Forced Parameterization?

Based on this article...

"Databases that may benefit from forced parameterization are generally those that experience high volumes of concurrent queries"

We have very high loads on our databases. What is the best way to determine if we would benefit from this? How dangerous is it to make this change?


What types of high loads are you talking about?
OLTP alone
or OLTP along with queries against same OLTP database?

I guess it is all relative. What is the best way to measure that? Here are some metrics...

46 databases on the DB Server
It is the largest server instance you can purchase on AWS
The 46 databases are 10 TB in size combined
I would estimate that we have 5-10 thousand concurrent users at peak times.

What prompted my question is that when I look at the most costly queries and their query plans, for most of them it says that they have only executed 1 or 2 times but that the plan was created within 15 minutes. This tells me that there are high levels of query plan recompliles that might go away with forced parameterization.

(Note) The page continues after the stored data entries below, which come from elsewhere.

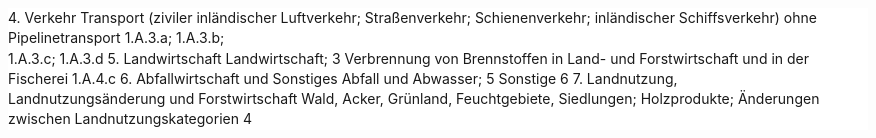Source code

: <td style="text-align: left; border-bottom: 0.5pt solid;" data-valign="top" data-charoff="50">4.</td>
<td style="text-align: left; border-right: 0.5pt solid; border-bottom: 0.5pt solid;" data-valign="top" data-charoff="50">Verkehr</td>
<td style="border-right: 0.5pt solid; border-bottom: 0.5pt solid" data-valign="top" data-charoff="50">Transport (ziviler inländischer Luftverkehr; Straßenverkehr; Schienenverkehr; inländischer Schiffsverkehr) ohne Pipelinetransport</td>
<td style="text-align: left; border-bottom: 0.5pt solid;" data-valign="top" data-charoff="50">1.A.3.a; 1.A.3.b;<br />
1.A.3.c; 1.A.3.d</td>
</tr>
<tr class="even">
<td rowspan="2" style="text-align: left; border-bottom: 0.5pt solid;" data-valign="top" data-charoff="50">5.</td>
<td rowspan="2" style="text-align: left; border-right: 0.5pt solid; border-bottom: 0.5pt solid;" data-valign="top" data-charoff="50">Landwirtschaft</td>
<td style="border-right: 0.5pt solid" data-valign="top" data-charoff="50">Landwirtschaft;</td>
<td style="text-align: left;" data-valign="top" data-charoff="50">3</td>
</tr>
<tr class="odd">
<td style="border-right: 0.5pt solid; border-bottom: 0.5pt solid" data-valign="top" data-charoff="50">Verbrennung von Brennstoffen in Land- und Forstwirtschaft und in der Fischerei</td>
<td style="text-align: left; border-bottom: 0.5pt solid;" data-valign="top" data-charoff="50">1.A.4.c</td>
</tr>
<tr class="even">
<td rowspan="2" style="text-align: left; border-bottom: 0.5pt solid;" data-valign="top" data-charoff="50">6.</td>
<td rowspan="2" style="text-align: left; border-right: 0.5pt solid; border-bottom: 0.5pt solid;" data-valign="top" data-charoff="50">Abfallwirtschaft und Sonstiges</td>
<td style="border-right: 0.5pt solid" data-valign="top" data-charoff="50">Abfall und Abwasser;</td>
<td style="text-align: left;" data-valign="top" data-charoff="50">5</td>
</tr>
<tr class="odd">
<td style="border-right: 0.5pt solid; border-bottom: 0.5pt solid" data-valign="top" data-charoff="50">Sonstige</td>
<td style="text-align: left; border-bottom: 0.5pt solid;" data-valign="top" data-charoff="50">6</td>
</tr>
<tr class="even">
<td style="text-align: left;" data-valign="top" data-charoff="50">7.</td>
<td style="text-align: left; border-right: 0.5pt solid;" data-valign="top" data-charoff="50">Landnutzung,<br />
Landnutzungsänderung und Forstwirtschaft</td>
<td style="border-right: 0.5pt solid" data-valign="top" data-charoff="50">Wald, Acker, Grünland, Feuchtgebiete, Siedlungen; Holzprodukte; Änderungen zwischen Landnutzungskategorien</td>
<td style="text-align: left;" data-valign="top" data-charoff="50">4</td>
</tr>
</tbody>
</table>
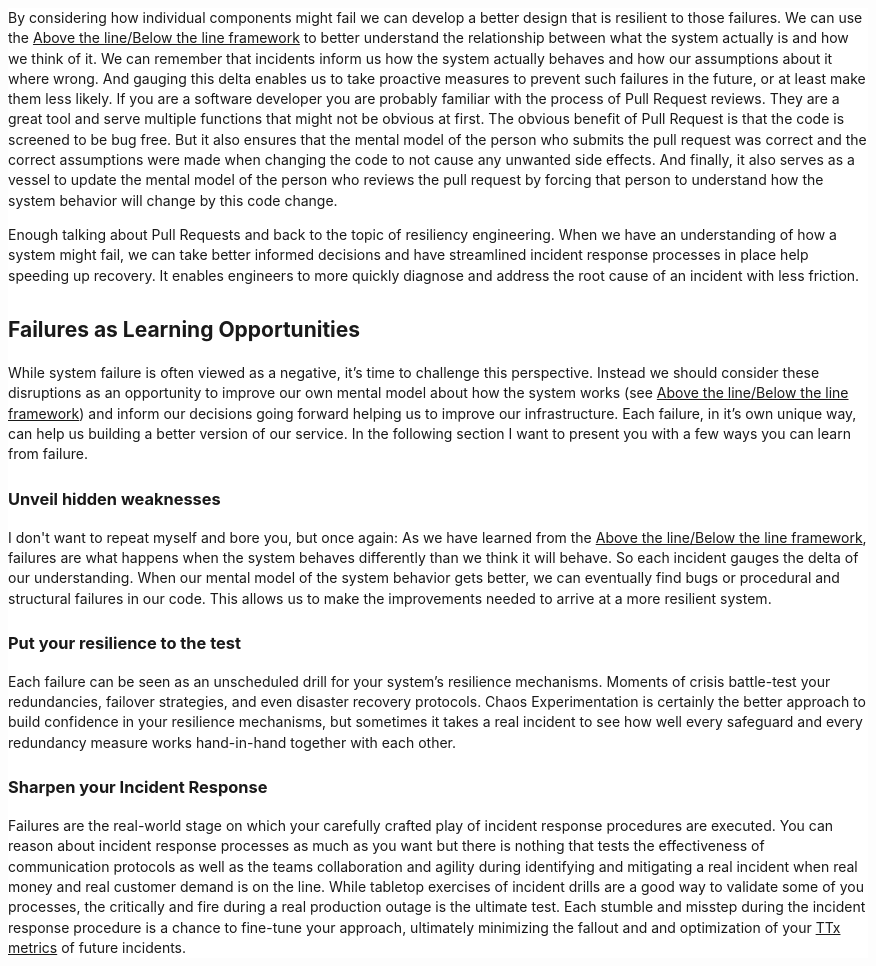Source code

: By considering how individual components might fail we can develop a better design that is resilient to those failures.
We can use the [Above the line/Below the line framework][10] to better understand the relationship between what the system actually is and how we think of it. We can remember that incidents inform us how the system actually behaves and how our assumptions about it where wrong. And gauging this delta enables us to take proactive measures to prevent such failures in the future, or at least make them less likely.
If you are a software developer you are probably familiar with the process of Pull Request reviews. They are a great tool and serve multiple functions that might not be obvious at first. The obvious benefit of Pull Request is that the code is screened to be bug free. But it also ensures that the mental model of the person who submits the pull request was correct and the correct assumptions were made when changing the code to not cause any unwanted side effects. And finally, it also serves as a vessel to update the mental model of the person who reviews the pull request by forcing that person to understand how the system behavior will change by this code change.

Enough talking about Pull Requests and back to the topic of resiliency engineering. When we have an understanding of how a system might fail, we can take better informed decisions and have streamlined incident response processes in place help speeding up recovery. It enables engineers to more quickly diagnose and address the root cause of an incident with less friction.

## Failures as Learning Opportunities

While system failure is often viewed as a negative, it’s time to challenge this perspective. Instead we should consider these disruptions as an opportunity to improve our own mental model about how the system works (see [Above the line/Below the line framework][10]) and inform our decisions going forward helping us to improve our infrastructure. Each failure, in it’s own unique way, can help us building a better version of our service. In the following section I want to present you with a few ways you can learn from failure.

### Unveil hidden weaknesses

I don't want to repeat myself and bore you, but once again: As we have learned from the [Above the line/Below the line framework][10], failures are what happens when the system behaves differently than we think it will behave. So each incident gauges the delta of our understanding. When our mental model of the system behavior gets better, we can eventually find bugs or procedural and structural failures in our code. This allows us to make the improvements needed to arrive at a more resilient system.

### Put your resilience to the test

Each failure can be seen as an unscheduled drill for your system’s resilience mechanisms. Moments of crisis battle-test your redundancies, failover strategies, and even disaster recovery protocols. Chaos Experimentation is certainly the better approach to build confidence in your resilience mechanisms, but sometimes it takes a real incident to see how well every safeguard and every redundancy measure works hand-in-hand together with each other.

### Sharpen your Incident Response

Failures are the real-world stage on which your carefully crafted play of incident response procedures are executed. You can reason about incident response processes as much as you want but there is nothing that tests the effectiveness of communication protocols as well as the teams collaboration and agility during identifying and mitigating a real incident when real money and real customer demand is on the line.
While tabletop exercises of incident drills are a good way to validate some of you processes, the critically and fire during a real production outage is the ultimate test. Each stumble and misstep during the incident response procedure is a chance to fine-tune your approach, ultimately minimizing the fallout and and optimization of your [TTx metrics][2] of future incidents.


[1]: https://youtu.be/Oev_PJm2yUQ?t=108
[2]: https://dzone.com/articles/what-are-mttx-metrics-good-for-lets-find-out
[3]: https://www.atlassian.com/incident-management/postmortem
[5]: https://link.springer.com/book/10.1007/978-3-319-02429-5
[7]: https://youtu.be/emTzpdPgg7Q?t=1035
[8]: https://en.wikipedia.org/wiki/Chaos_engineering
[9]: https://about.gitlab.com/blog/2017/02/01/gitlab-dot-com-database-incident/#third-incident
[10]: <https://cedi.dev/post/above-the-line-framework/)https://cedi.dev/post/above-the-line-framework/>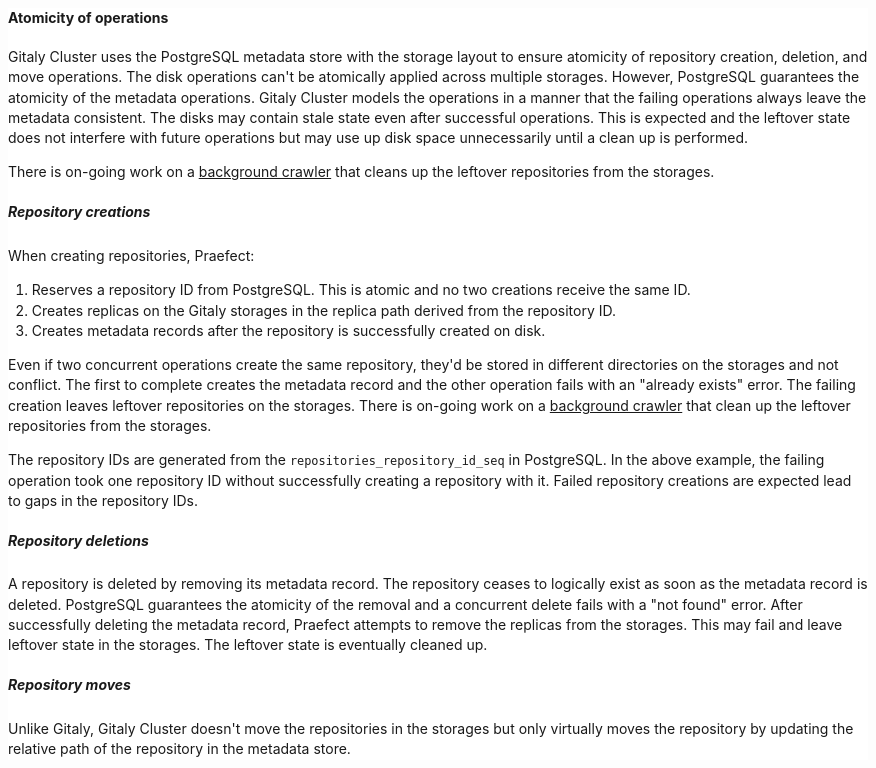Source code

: #### Atomicity of operations

Gitaly Cluster uses the PostgreSQL metadata store with the storage layout to ensure atomicity of repository creation,
deletion, and move operations. The disk operations can't be atomically applied across multiple storages. However, PostgreSQL guarantees
the atomicity of the metadata operations. Gitaly Cluster models the operations in a manner that the failing operations always leave
the metadata consistent. The disks may contain stale state even after successful operations. This is expected and the leftover state
does not interfere with future operations but may use up disk space unnecessarily until a clean up is performed.

There is on-going work on a [background crawler](https://gitlab.com/gitlab-org/gitaly/-/issues/3719) that cleans up the leftover
repositories from the storages.

##### Repository creations

When creating repositories, Praefect:

1. Reserves a repository ID from PostgreSQL. This is atomic and no two creations receive the same ID.
1. Creates replicas on the Gitaly storages in the replica path derived from the repository ID.
1. Creates metadata records after the repository is successfully created on disk.

Even if two concurrent operations create the same repository, they'd be stored in different directories on the storages and not
conflict. The first to complete creates the metadata record and the other operation fails with an "already exists" error.
The failing creation leaves leftover repositories on the storages. There is on-going work on a
[background crawler](https://gitlab.com/gitlab-org/gitaly/-/issues/3719) that clean up the leftover repositories from the storages.

The repository IDs are generated from the `repositories_repository_id_seq` in PostgreSQL. In the above example, the failing operation took
one repository ID without successfully creating a repository with it. Failed repository creations are expected lead to gaps in the repository IDs.

##### Repository deletions

A repository is deleted by removing its metadata record. The repository ceases to logically exist as soon as the metadata record is deleted.
PostgreSQL guarantees the atomicity of the removal and a concurrent delete fails with a "not found" error. After successfully deleting
the metadata record, Praefect attempts to remove the replicas from the storages. This may fail and leave leftover state in the storages.
The leftover state is eventually cleaned up.

##### Repository moves

Unlike Gitaly, Gitaly Cluster doesn't move the repositories in the storages but only virtually moves the repository by updating the
relative path of the repository in the metadata store.
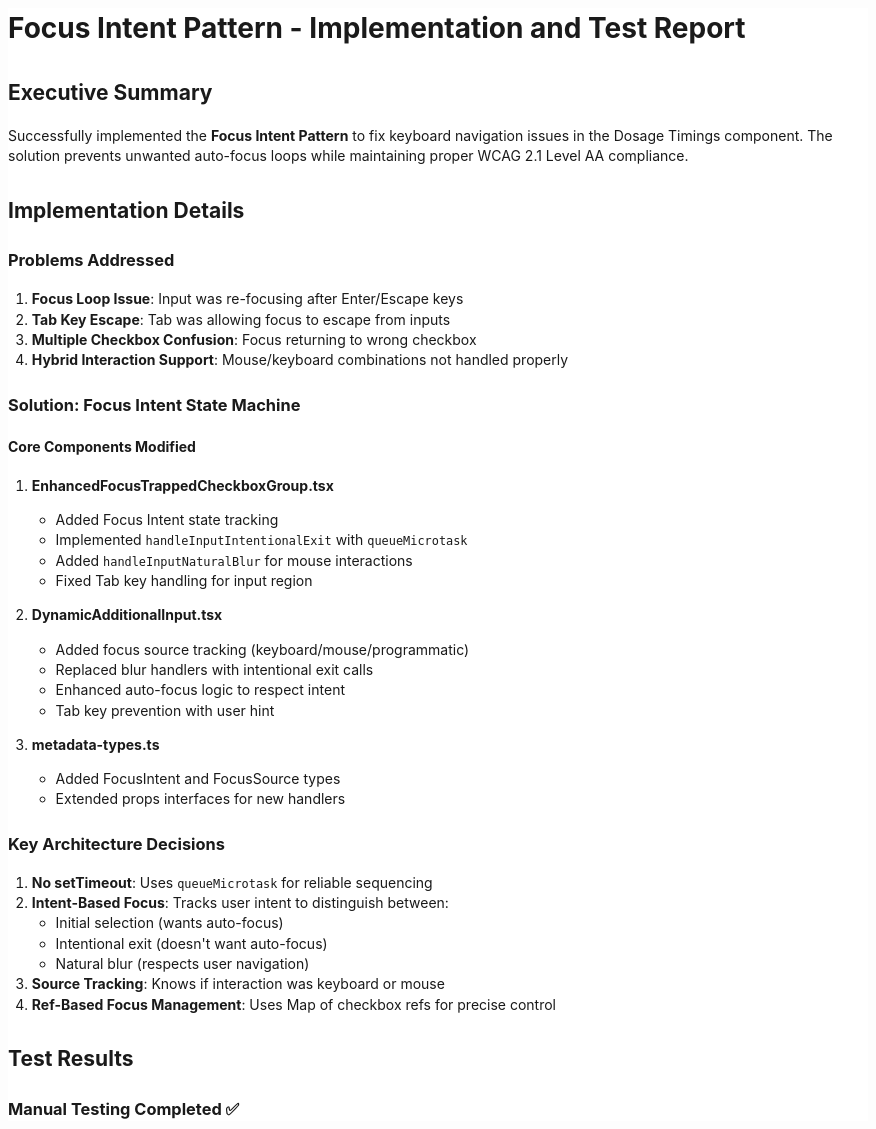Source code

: # Focus Intent Pattern - Implementation and Test Report

## Executive Summary

Successfully implemented the **Focus Intent Pattern** to fix keyboard navigation issues in the Dosage Timings component. The solution prevents unwanted auto-focus loops while maintaining proper WCAG 2.1 Level AA compliance.

## Implementation Details

### Problems Addressed
1. **Focus Loop Issue**: Input was re-focusing after Enter/Escape keys
2. **Tab Key Escape**: Tab was allowing focus to escape from inputs
3. **Multiple Checkbox Confusion**: Focus returning to wrong checkbox
4. **Hybrid Interaction Support**: Mouse/keyboard combinations not handled properly

### Solution: Focus Intent State Machine

#### Core Components Modified

1. **EnhancedFocusTrappedCheckboxGroup.tsx**
   - Added Focus Intent state tracking
   - Implemented `handleInputIntentionalExit` with `queueMicrotask`
   - Added `handleInputNaturalBlur` for mouse interactions
   - Fixed Tab key handling for input region

2. **DynamicAdditionalInput.tsx**
   - Added focus source tracking (keyboard/mouse/programmatic)
   - Replaced blur handlers with intentional exit calls
   - Enhanced auto-focus logic to respect intent
   - Tab key prevention with user hint

3. **metadata-types.ts**
   - Added FocusIntent and FocusSource types
   - Extended props interfaces for new handlers

### Key Architecture Decisions

1. **No setTimeout**: Uses `queueMicrotask` for reliable sequencing
2. **Intent-Based Focus**: Tracks user intent to distinguish between:
   - Initial selection (wants auto-focus)
   - Intentional exit (doesn't want auto-focus)
   - Natural blur (respects user navigation)
3. **Source Tracking**: Knows if interaction was keyboard or mouse
4. **Ref-Based Focus Management**: Uses Map of checkbox refs for precise control

## Test Results

### Manual Testing Completed ✅
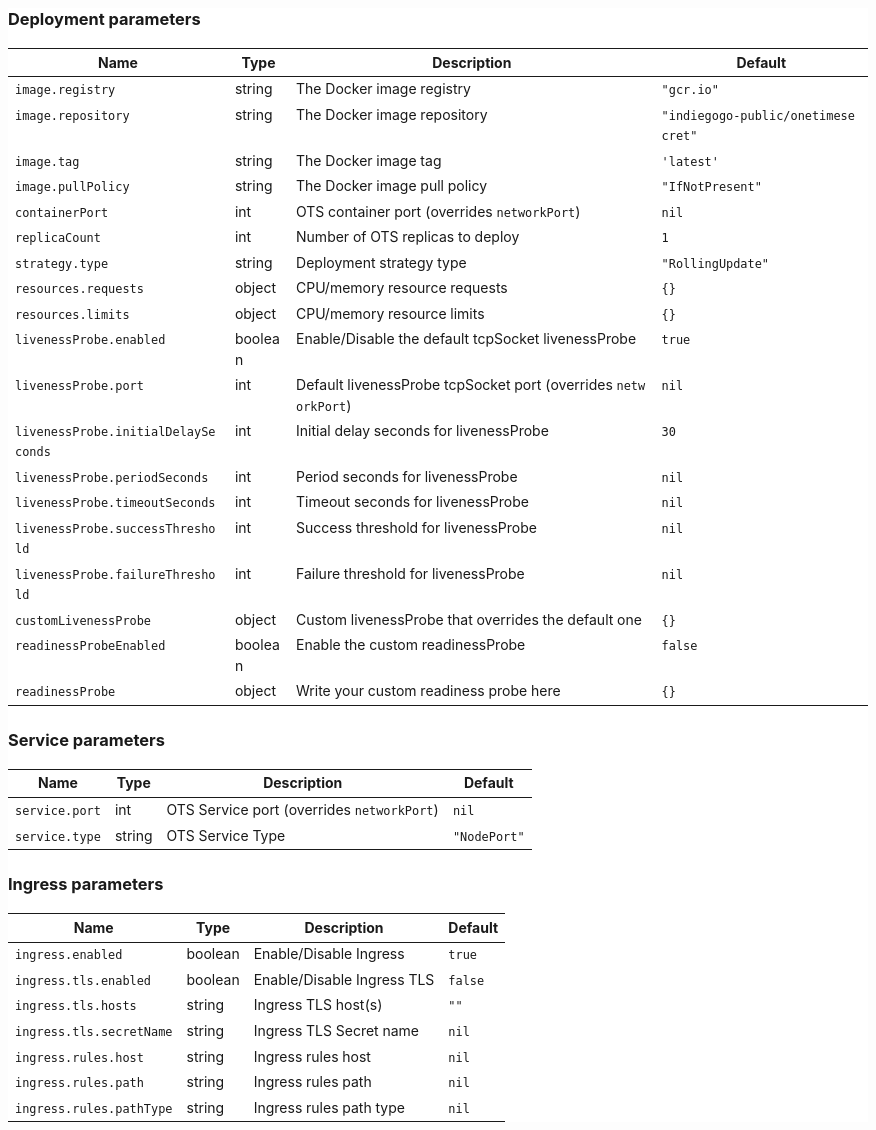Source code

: 
### Deployment parameters

| Name                                | Type    | Description                                                    | Default                            |
| ----------------------------------- | ------- | -------------------------------------------------------------- | ---------------------------------- |
| `image.registry`                    | string  | The Docker image registry                                      | `"gcr.io"`                         |
| `image.repository`                  | string  | The Docker image repository                                    | `"indiegogo-public/onetimesecret"` |
| `image.tag`                         | string  | The Docker image tag                                           | `'latest'`                         |
| `image.pullPolicy`                  | string  | The Docker image pull policy                                   | `"IfNotPresent"`                   |
| `containerPort`                     | int     | OTS container port (overrides `networkPort`)                   | `nil`                              |
| `replicaCount`                      | int     | Number of OTS replicas to deploy                               | `1`                                |
| `strategy.type`                     | string  | Deployment strategy type                                       | `"RollingUpdate"`                  |
| `resources.requests`                | object  | CPU/memory resource requests                                   | `{}`                               |
| `resources.limits`                  | object  | CPU/memory resource limits                                     | `{}`                               |
| `livenessProbe.enabled`             | boolean | Enable/Disable the default tcpSocket livenessProbe             | `true`                             |
| `livenessProbe.port`                | int     | Default livenessProbe tcpSocket port (overrides `networkPort`) | `nil`                              |
| `livenessProbe.initialDelaySeconds` | int     | Initial delay seconds for livenessProbe                        | `30`                               |
| `livenessProbe.periodSeconds`       | int     | Period seconds for livenessProbe                               | `nil`                              |
| `livenessProbe.timeoutSeconds`      | int     | Timeout seconds for livenessProbe                              | `nil`                              |
| `livenessProbe.successThreshold`    | int     | Success threshold for livenessProbe                            | `nil`                              |
| `livenessProbe.failureThreshold`    | int     | Failure threshold for livenessProbe                            | `nil`                              |
| `customLivenessProbe`               | object  | Custom livenessProbe that overrides the default one            | `{}`                               |
| `readinessProbeEnabled`             | boolean | Enable the custom readinessProbe                               | `false`                            |
| `readinessProbe`                    | object  | Write your custom readiness probe here                         | `{}`                               |


### Service parameters

| Name           | Type   | Description                                | Default      |
| ---------------| ------ | ------------------------------------------ | ------------ |
| `service.port` | int    | OTS Service port (overrides `networkPort`) | `nil`        |
| `service.type` | string | OTS Service Type                           | `"NodePort"` |


### Ingress parameters

| Name                        | Type    | Description                                          | Default |
| --------------------------- | ------- | ---------------------------------------------------- | ------- |
| `ingress.enabled`           | boolean | Enable/Disable Ingress                               | `true`  |
| `ingress.tls.enabled`       | boolean | Enable/Disable Ingress TLS                           | `false` |
| `ingress.tls.hosts`         | string  | Ingress TLS host(s)                                  | `""`    |
| `ingress.tls.secretName`    | string  | Ingress TLS Secret name                              | `nil`   |
| `ingress.rules.host`        | string  | Ingress rules host                                   | `nil`   |
| `ingress.rules.path`        | string  | Ingress rules path                                   | `nil`   |
| `ingress.rules.pathType`    | string  | Ingress rules path type                              | `nil`   |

Oh. It acts as both an OLTP and OLAP database in that there is not a separate reporting server. We are in the process of migrating to Enterprise Edition with Always On and plan on pointing much of the reporting to the Read-Only replica.

I personally have never used this forced parm setting. Usually before I make any config changes on our servers, I try to reason with devs what is the underlying issue: more rams, more config changes and other setting changes without first vetting the underlying issues can come to bite you later on.
Missing indices, no backups ==> huge log files, badly written sprocs? mid tiers issues between back end and front end, etc are the issues I try to first vet out before tweaking other things.

Yeah. Unfortunately, our application uses LINQ and EF which means the devs have full control over accessing the database. No stored procs in sight :frowning:

This makes it challenging to get that aspect of the performance issues addressed. It feels like we have used the "throw more hardware at the problem" solution to the max already. That's why I am starting to look at some of the these parameters.

I guess I just need to keep sending poorly performing queries to the devs, hope they can reverse engineer them to find the source in the code, and hope they can tune them. It is frustrating.

I despise linq and ef. it is not because these technologies are bad in of themselves. it is how they are implemented and the architectural approach. last place I worked at the pagination of one of the pages they used was horrendous on performance. on review of the .net code we found out it was not designed to scale. but also there were a couple of approaches we could do on db side. so if you work collaboratively with the devs you can get great results, otherwise you as the dba have to push back.
you can do a lot more stuff to sniff out problematic calls to the backend and report these to the devs.
some .net c# devs just because they got linq and ef think they suddenly are sql experts.
if you can you might enable some sort of logging and capture specific types of activities based on source application handle , specific service account used by the app or web pool to narrow down the offending calls to database.
you might also look into search technologies such as SOLR search, or elastic search to offload the strain on your sql servers.